Almost downright creationist, maybe even based out of the Genesis at places, Man of Steel has more ways to insult the viewer than merely though its painful clichĂ©s. Random picturesque shots adorn flashback sequences, adding to aesthetic value in a very Tree of Life way. These shots further elongate sequences where Clark – the kid, the adolescent and the helpless young man – beats himself down repeatedly wondering why he has been sent to planet Earth. To add to it are disgraceful lines that are high on intensity, low on meaning. It would have helped if there was a little more tongue-in-cheek humour that Cavill seems more than capable of. But no. Superman is the next-door introvert who keeps quiet because he is not sure if he has the right thing to say, saving people like that’s all his heart tells him to do. He would barbeque your truck on some electric poles and leave it behind as a thank you note rather than show some attitude.

And then the action sequences. Except for the final clash between Superman and Zod which has some ingenious CGI – you know you have reached the next level when you add shakycam to computer-generated imagery – the action scenes are straight out something like the Avengers or the Transformers series. I mean, sure America has seen a few skyscrapers fall. In Man of Steel, you lose count of those. You remember I spoke of a duel between Superman and the Kryptonian Faora earlier? Easily the hardest to follow, the most you can make of it are rings and blurs of red that say that Superman is being tossed around amidst flying debris. He takes a few, gives them back. We know the transaction happens although we never see it. And in the end, the Kryptonians leave – be it voluntarily, or sucked into a black hole. 

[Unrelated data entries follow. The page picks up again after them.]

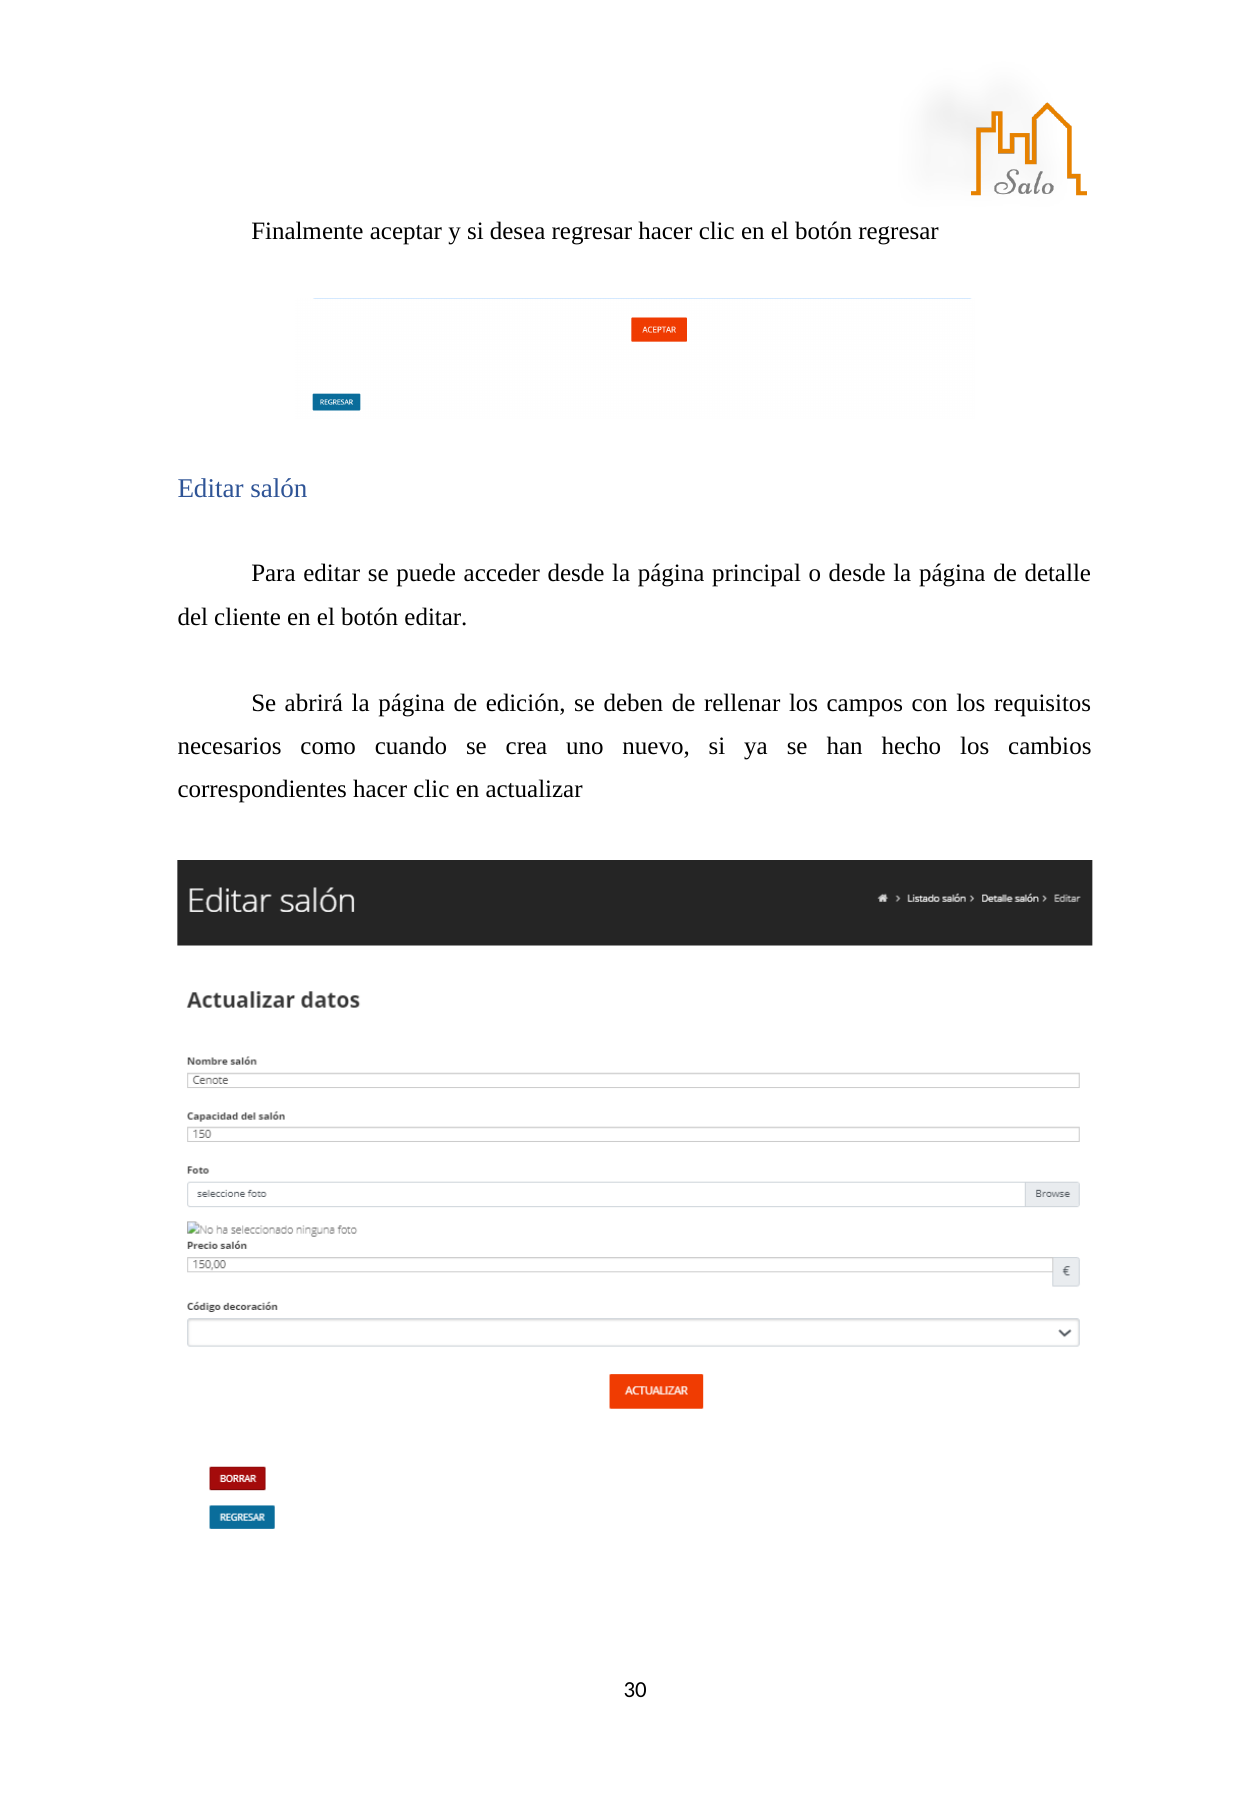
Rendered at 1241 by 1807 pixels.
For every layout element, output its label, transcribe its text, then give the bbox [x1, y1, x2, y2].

text Finalmente aceptar y si desea regresar hacer clic en el botón regresar [177, 216, 1092, 244]
text Para editar se puede acceder desde la página principal o desde la página de detalle del cliente en el botón editar. [177, 558, 1092, 630]
picture [964, 84, 1093, 213]
picture [177, 860, 1093, 1536]
subtitle Editar salón [177, 472, 1092, 503]
text Se abrirá la página de edición, se deben de rellenar los campos con los requisitos necesarios como cuando se crea uno nuevo, si ya se han hecho los cambios correspondientes hacer clic en actualizar [177, 688, 1092, 803]
picture [295, 298, 975, 419]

I read an interesting article that said Man of Steel holds the record for the most product-placements in any film, beating Wall Street: Money Never Sleeps. Other than a neat glimpse of Lexcorp hinting at a possible sequel, I don’t see how it makes sense. For instance, Superman consumes Budweiser. Superman uses Gilette, Toshiba and shops at Sears. Given the skilful hands the film rested in, it would have helped to incorporate the products better in the script – they could perhaps have done a self-parody for all its worth. A Superman movie being just another studio venture, to me, seems unacceptable.

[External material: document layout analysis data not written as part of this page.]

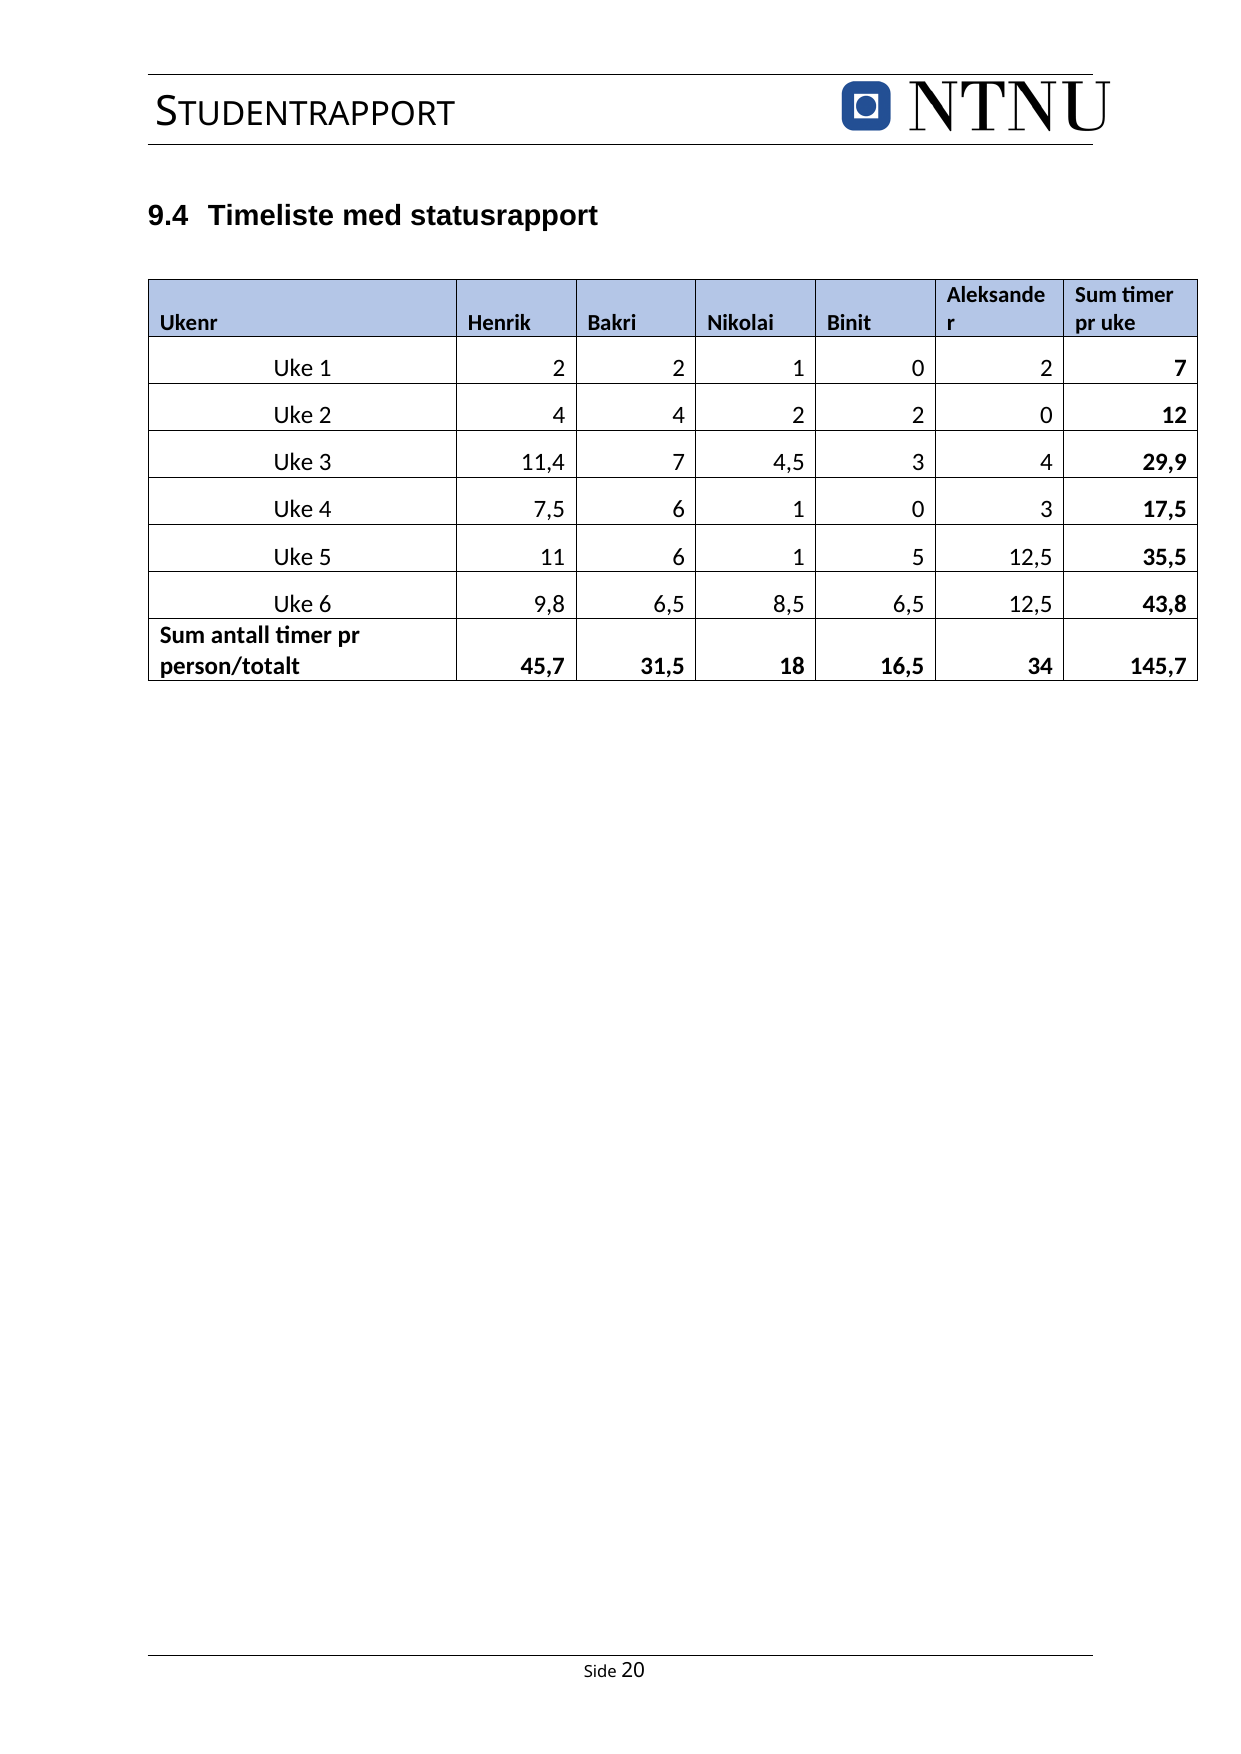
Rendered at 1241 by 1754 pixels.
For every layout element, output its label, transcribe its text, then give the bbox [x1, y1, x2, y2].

table_cell 31,5 [577, 619, 695, 680]
table_cell 12,5 [936, 525, 1063, 571]
table_cell 17,5 [1064, 478, 1197, 524]
table_cell 9,8 [457, 572, 576, 618]
table_cell 2 [577, 337, 695, 383]
table_cell Uke 5 [149, 525, 456, 571]
table_cell 0 [816, 478, 935, 524]
table_cell 1 [696, 337, 815, 383]
table_cell 4 [577, 384, 695, 430]
table_cell 3 [936, 478, 1063, 524]
picture [841, 81, 1111, 132]
table_cell 1 [696, 478, 815, 524]
table_cell 6,5 [816, 572, 935, 618]
table_cell 2 [457, 337, 576, 383]
table_cell 12,5 [936, 572, 1063, 618]
table_cell 5 [816, 525, 935, 571]
subtitle Timeliste med statusrapport [148, 198, 1092, 232]
table_cell 2 [816, 384, 935, 430]
table_header Binit [816, 280, 935, 336]
table_cell 1 [696, 525, 815, 571]
table_header Ukenr [149, 280, 456, 336]
table_cell 34 [936, 619, 1063, 680]
table_header Nikolai [696, 280, 815, 336]
table_cell 7 [577, 431, 695, 477]
table_cell 12 [1064, 384, 1197, 430]
table_cell 7,5 [457, 478, 576, 524]
table_header Bakri [577, 280, 695, 336]
table_cell 7 [1064, 337, 1197, 383]
table_cell 0 [816, 337, 935, 383]
table_header Sum timer pr uke [1064, 280, 1197, 336]
table_cell 4,5 [696, 431, 815, 477]
table_cell 18 [696, 619, 815, 680]
table_cell 4 [936, 431, 1063, 477]
table_cell 35,5 [1064, 525, 1197, 571]
table_cell 2 [936, 337, 1063, 383]
table_cell 145,7 [1064, 619, 1197, 680]
table_cell Uke 6 [149, 572, 456, 618]
table_cell 16,5 [816, 619, 935, 680]
table_cell Uke 2 [149, 384, 456, 430]
table_cell 4 [457, 384, 576, 430]
table_cell Uke 3 [149, 431, 456, 477]
table_cell 43,8 [1064, 572, 1197, 618]
table_cell 6 [577, 478, 695, 524]
table_cell Sum antall timer pr person/totalt [149, 619, 456, 680]
table_cell 11,4 [457, 431, 576, 477]
table_cell 3 [816, 431, 935, 477]
table_cell 8,5 [696, 572, 815, 618]
table_header Henrik [457, 280, 576, 336]
table_cell Uke 1 [149, 337, 456, 383]
table_cell 2 [696, 384, 815, 430]
table_cell 6 [577, 525, 695, 571]
table_cell 29,9 [1064, 431, 1197, 477]
table_cell 45,7 [457, 619, 576, 680]
table_cell 6,5 [577, 572, 695, 618]
table_header Aleksander [936, 280, 1063, 336]
table_cell 0 [936, 384, 1063, 430]
table_cell Uke 4 [149, 478, 456, 524]
table_cell 11 [457, 525, 576, 571]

Overall, Man of Steel has a very promising Superman in Cavill, a stellar Kevin Costner as Pa Kent – who is so good playing St. Joseph that it is most unfortunate he had to die the way he does – and a spell-binding last act that seems to be the Nolan trademark. There are a few more curious goings-on like the relationship between Perry White (Laurence Fishburne, the first Black man in the role) and Jenny, and hints of chemistry between Faora and the unstoppable Zod which might raise some eyebrows on comic book nerds. Otherwise, the only thing significantly original about Man of Steel is the rather distasteful beard that’s slapped on to Zod which – for a change – has David S. Goyer written on it.